Je l'ai juste fixé, complètement perdu. C'était ça, le but de cette étrange rencontre ? Qu'il avoue un vieux béguin ? Il ne savait pas que j'aimais les mecs, alors qu'espérait-il obtenir de son aveu ?
« Oh, vraiment ? Je n'aurais jamais deviné », dis-je avec désinvolture.
« Tu n'as pas l'air très choqué par tout ça », dit-il en me regardant avec curiosité. « Je pensais honnêtement que tu flipperais, surtout à cause de ma petite blague. »
« Peut-être que j'ai vraiment besoin d'argent », dis-je en haussant les épaules, déterminé à le secouer davantage.
Il avait probablement imaginé que j'étais un de ces mecs hétéros qui se sentent menacés par un peu d'amour entre hommes.
« Attends, tu envisagerais sérieusement de coucher avec moi pour du fric ? » Taylor avait maintenant l'air complètement confus.
« Bien sûr, et puis merde ! » dis-je, essayant de mon mieux de rester cool.
C'était un jeu amusant, et j'étais presque sûr qu'il n'irait jamais jusqu'au bout.
« Marché conclu », dit-il en tendant la main pour sceller l'accord.
Merde ! Je ne pouvais pas dire s'il se foutait encore de moi, alors j'ai finalement craqué et lui ai dit la vérité.
« Mec, je suis bisexuel. Avec une bite comme ça, tu n'as pas besoin d'argent pour me convaincre de coucher avec toi. »
Il m'a lancé un regard complètement stupéfait mais n'a rien dit.

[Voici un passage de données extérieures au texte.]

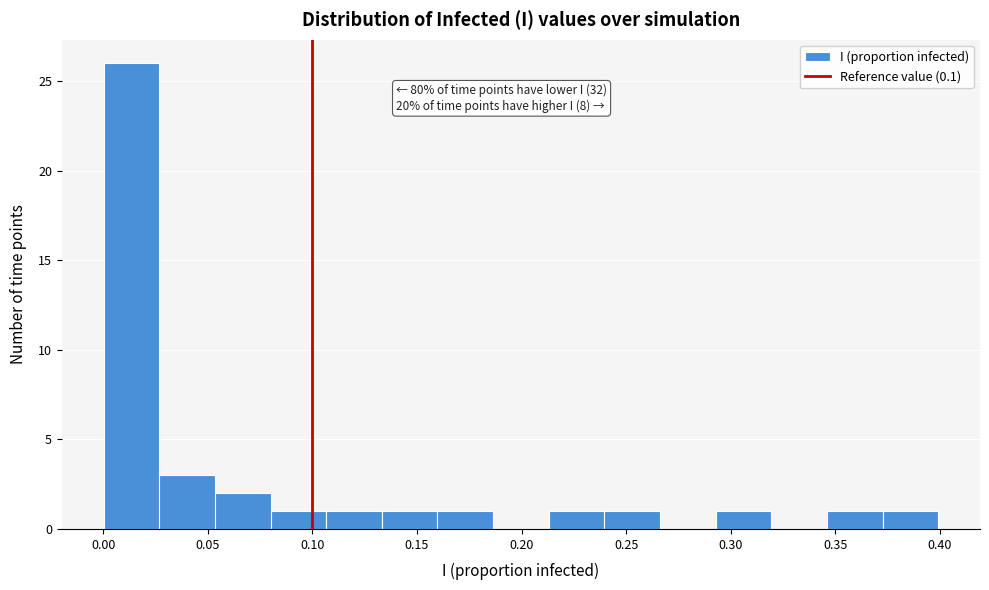

Over which range of the x-axis is the bar tallest?

0.000 to 0.025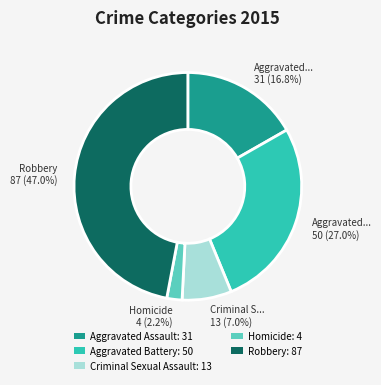

Is the sum of Criminal Sexual Assault and Homicide greater than half?

No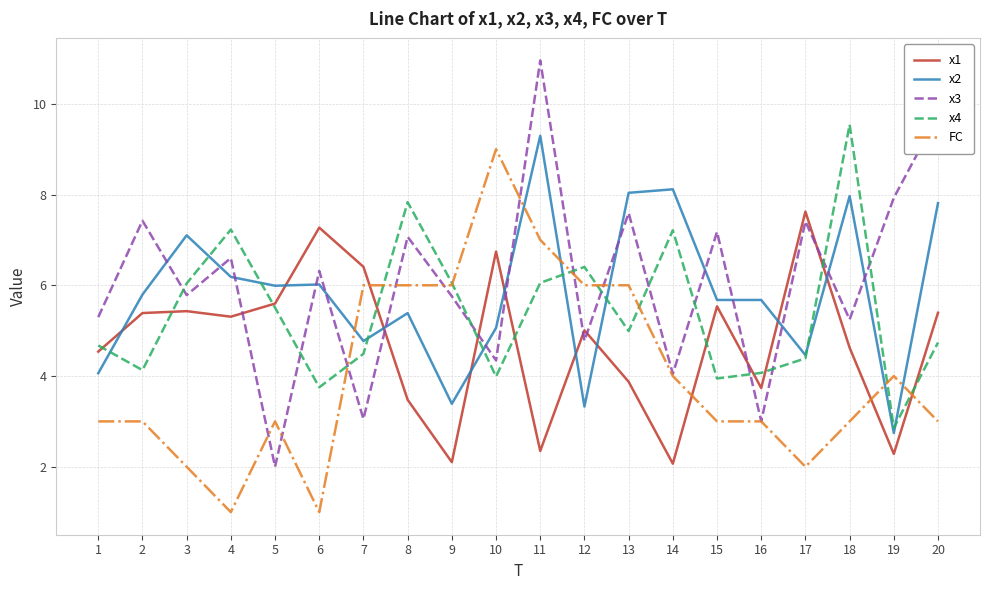

How many times do x3 and x2 cross each other?

14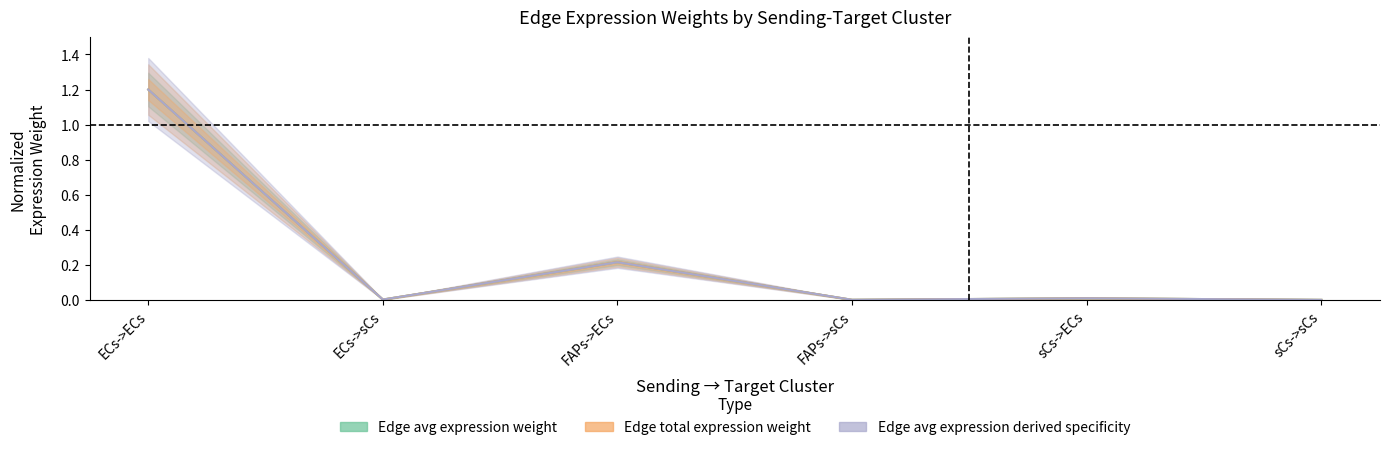

Which series has the largest range (max minus min)?

Edge average expression weight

Taylor a ensuite répété qu'il plaisantait vraiment à propos de son offre mais a avoué que me mettre nu avait été pour son propre amusement. Les jeux étaient maintenant terminés, cependant, et il m'a invité à l'intérieur pour un verre.
Il n'a pas flirté ni fait de geste alors que nous parlions du lycée. Selon lui, j'étais l'une des rares personnes qui n'avait pas été horrible avec lui toutes ces années auparavant. Évidemment, je n'allais pas lui dire que j'avais à peine remarqué son existence.
Quand la voiture m'a ramené chez moi vers minuit, j'avais l'impression d'avoir passé un vrai moment de qualité avec un vieil ami.
Pourtant, j'aurais secrètement souhaité qu'il se passe quelque chose de plus.